I feel as though i need a little help in the form of medication yet my Drs are extremely reluctant to give me anything even though at least twice a week or more my T flairs up and i am going mad. It also can't be good for my brain(stress, mental anguish , too much thinking usually negative thoughts). I know for a fact that just a few benzos a week would save me from this pain/ordeal yet they won't entertain me. I think it'll take a breakdown or worse before they listen. Has anyone got any advice on how i can get the relief i so desperately desire??? Thanks
Exasperated by using all the things in my tinn... - Tinnitus UK
Exasperated by using all the things in my tinnitus toolbox
I have debilitating tinnitus which has got worse recently . You would need the ENT or Psychiatry to authorise GP to prescribe Benzos - and they would only prescribe for short term only ( if u are desperate you could get these for longer)
I am trying L Theanine at present which does take the edge of the T - link below to a good one as has no additives . It is a natural supplement
Hi there. I'm sorry you're suffering. My T is spiking at the moment too. On top of the high pitch hiss I feel like I'm in a windy tunnel. It's very uncomfortable. I don't know what to suggest. I'm just doing what I always do. Relaxation, sound therapy, challenging negative thoughts. It's not easy. I suggest you say to your GP what you've written in your profile. It might spur them into action.
do have these sounds on both sides? How does yr T respond to sound therapy as i have problem with this - thanks
Hi surviveT I remember you have a problem with sound therapy. That's tricky. I have a hiss on both sides and the windy tunnel in my better ear . I keep sound therapy very low so I can easily hear the T . That way it's not a surprise when I turn the sound off during the day or at night.

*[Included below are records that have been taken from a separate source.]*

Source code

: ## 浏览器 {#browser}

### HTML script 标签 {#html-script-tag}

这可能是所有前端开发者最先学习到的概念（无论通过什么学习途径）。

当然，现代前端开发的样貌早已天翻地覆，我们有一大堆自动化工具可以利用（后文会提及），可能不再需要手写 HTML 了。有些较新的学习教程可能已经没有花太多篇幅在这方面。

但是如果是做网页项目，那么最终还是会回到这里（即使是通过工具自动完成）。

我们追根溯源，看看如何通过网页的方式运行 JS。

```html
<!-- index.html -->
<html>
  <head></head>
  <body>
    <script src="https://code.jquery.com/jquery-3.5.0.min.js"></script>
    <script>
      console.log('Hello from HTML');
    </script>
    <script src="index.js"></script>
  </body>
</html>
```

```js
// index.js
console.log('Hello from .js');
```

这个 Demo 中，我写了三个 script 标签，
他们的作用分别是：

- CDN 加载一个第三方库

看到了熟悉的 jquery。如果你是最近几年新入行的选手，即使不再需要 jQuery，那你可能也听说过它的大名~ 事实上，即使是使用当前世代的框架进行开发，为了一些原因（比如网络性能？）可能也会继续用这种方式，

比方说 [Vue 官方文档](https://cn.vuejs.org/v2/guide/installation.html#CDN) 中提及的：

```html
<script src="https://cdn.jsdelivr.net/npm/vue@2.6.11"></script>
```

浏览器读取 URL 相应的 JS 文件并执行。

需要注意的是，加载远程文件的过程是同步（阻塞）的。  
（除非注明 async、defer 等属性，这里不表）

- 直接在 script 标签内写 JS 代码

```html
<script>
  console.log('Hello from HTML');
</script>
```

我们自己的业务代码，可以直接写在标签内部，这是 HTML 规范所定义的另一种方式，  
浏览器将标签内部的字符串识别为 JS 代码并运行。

Good news about the L - Theanine .
I have been shouting from the rooftops to all health carers for decades. Ive came to the conclusion that they know feck all and its down to me to deal. The best thing i do to get some (well quite a lot actually) is go on long bus or train journeys. The rumble of the bus and the passing scenery seems to take me away from it all. Its a bugger aint it. The advantages of having it for me is that im always the calm one when theres mayhem around. Cause im in my own wee world, I just don't give a shit about other people's minor crisis. I think "at least you dont have a broken radio in yer head 24/7! Give me a broken limb or whatever ailment rather than T any day of the week. Need to get on with it, nothing else for it! Itll get better maybe or ill just need to get more beer 😁good luck all.
Hi,
I hope your T flare up settles. I don't have much advice to give as my journey has recently started with T and trying to find a coping mechanism. My consultant told me yesterday to ignore T I said easier said then done.
At the moment to help sleep I will listen to guided meditation or flowing stream.
I was all T sufferers lots of love and prayers 🙏🏽💜
As a fellow sufferer I am not belittling your issue, it’s a hard thing to deal with. But what I have found is by NOT desperately seeking relief and letting it be, it doesn’t stress me as much.
My attitude now is ‘ this is a pain in the butt, but I can live with it’ OR ‘ I’d rather not have this but I know it’s not dangerous, just annoying’.
Maybe come up with your own words or phrases and it may help. Definitely worth a try IMHO.
Best of luck and sincerely wish you well.
Hi
If interested read my own T post where I describe how I came off the clonazepam that I had been taking for 10 years to get to sleep with the T.
No clonazepam now for the past 5 years.